Люди начали переглядываться, и каждый читал в глазах у другого то, что было на уме у него самого с тех пор, как не уродился хлеб, — они сравнивали свои тощие поля, по которым гулял ветер, с тучными хлебами где-нибудь в укромной долине на острове, лежащем к западу. Хенгесту все еще требовались люди и не только для одного Таната, но и для всех восточных и южных берегов бывшей Римской провинции. Каждую весну он бросал клич. В прошлом году снялась с места половина селения Хай-Нэсс…
Поэтому когда вождь Хунфирс созвал в Медхолле Совет, весь Уллас-фьорд понял, о чем пойдет речь.
Старый Бруни уже довольно давно хворал, однако во что бы то ни стало решил занять свое место в Совете. В назначенный вечер он, несмотря на все уговоры Ауде, облачился в парадный плащ из шкуры черного медведя на ярко-желтой подкладке, взял посох и отправился в путь по снежной целине в сопровождении Тормода. Торкел тоже выразил желание пойти, но в ответ услышал: «Станешь взрослым, тогда и будешь ходить с мужчинами на Совет, а пока, молокосос, сиди с детьми и женщинами».
И вот дед ушел вместе со старшим братом, а он остался сидеть у очага, сердито глядя на красную сердцевину огня.
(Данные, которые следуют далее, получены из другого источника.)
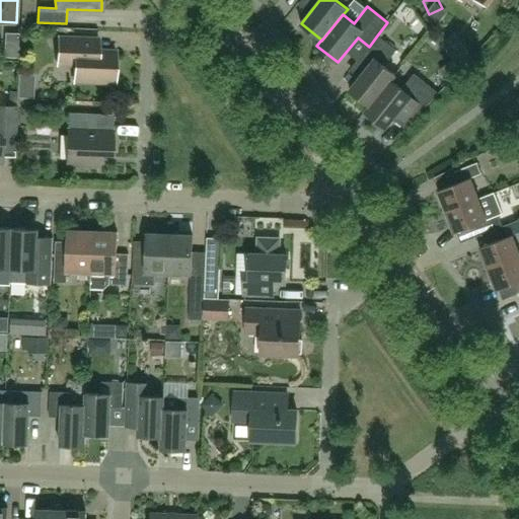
[(396,51),(377,35),(369,47),(360,58),(369,65),(350,90),(369,105),(369,106),(390,80),(391,80),(395,75),(384,66),(396,51)]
Аквила тоже примостился у очага и не переставая начищал новое ярмо для вола, чтобы приготовить его к тому времени, когда придет пора пахать — если, конечно, такая пора наступит.
С последней трапезы прошло много времени, но Аквила уже не испытывал того голода, какой испытывал в начале недорода. И это было кстати, он знал, что рабам мало перепадет жидкой овсяной похлебки, варившейся на огне к приходу мужчин.
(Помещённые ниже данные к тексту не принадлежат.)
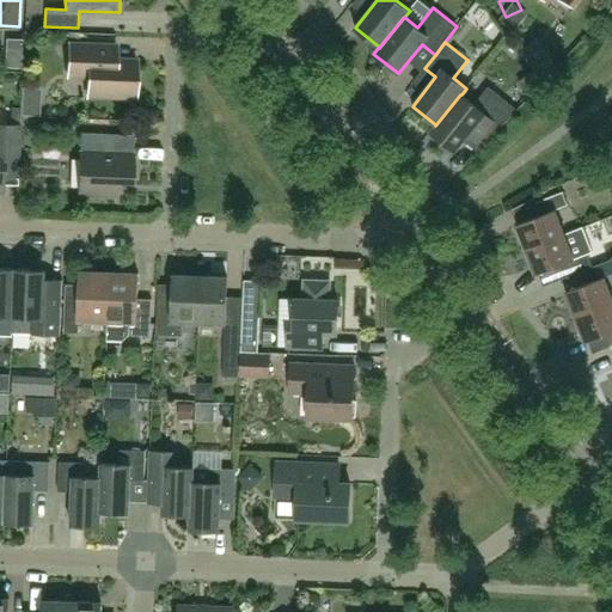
[(117,47),(106,46),(68,44),(68,77),(89,77),(87,95),(135,97),(136,62),(116,61),(117,47)]
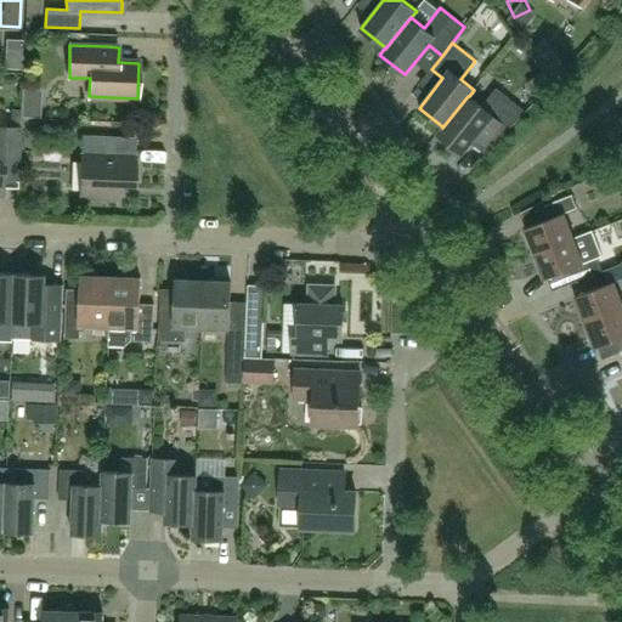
[(496,89),(481,107),(509,129),(526,112),(496,89)]
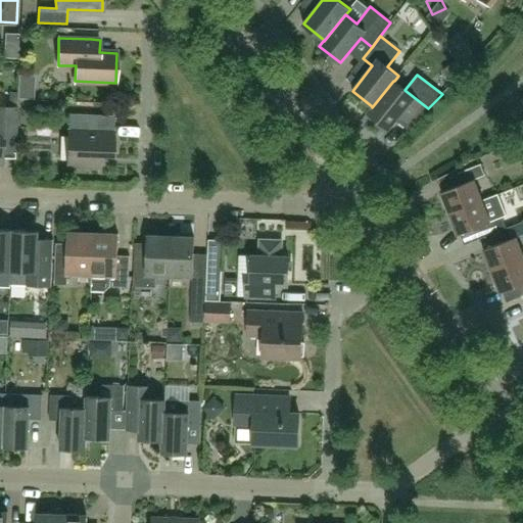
[(393,81),(372,107),(372,106),(368,112),(388,130),(399,117),(410,127),(428,108),(405,90),(394,81),(393,81)]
Он терпеливо тер и тер розовую ольховую древесину, не отдавая себе отчета в том, что делает его рука, так как все помыслы его были поглощены происходящим сейчас в Медхолле. И каждый шорох обуглившегося торфа, каждое движение коров в стойлах, каждое биение его собственного сердца, казалось, тоже играли свою роль в решающейся судьбе Британии. В очаге кроме торфа горел еще и плавник, нарубленный, выбеленный солью; кристаллы соли сверкали то синим, то зеленым подобно изменчивым краскам далеких морей. Да, эти выброшенные на берег сучья как нельзя больше подходили этому народу, рожденному у моря, скитальцам, лишенным корней при всем их усердном возделывании огородов и полей, таким же перелетным птицам, как дикие гуси над головой.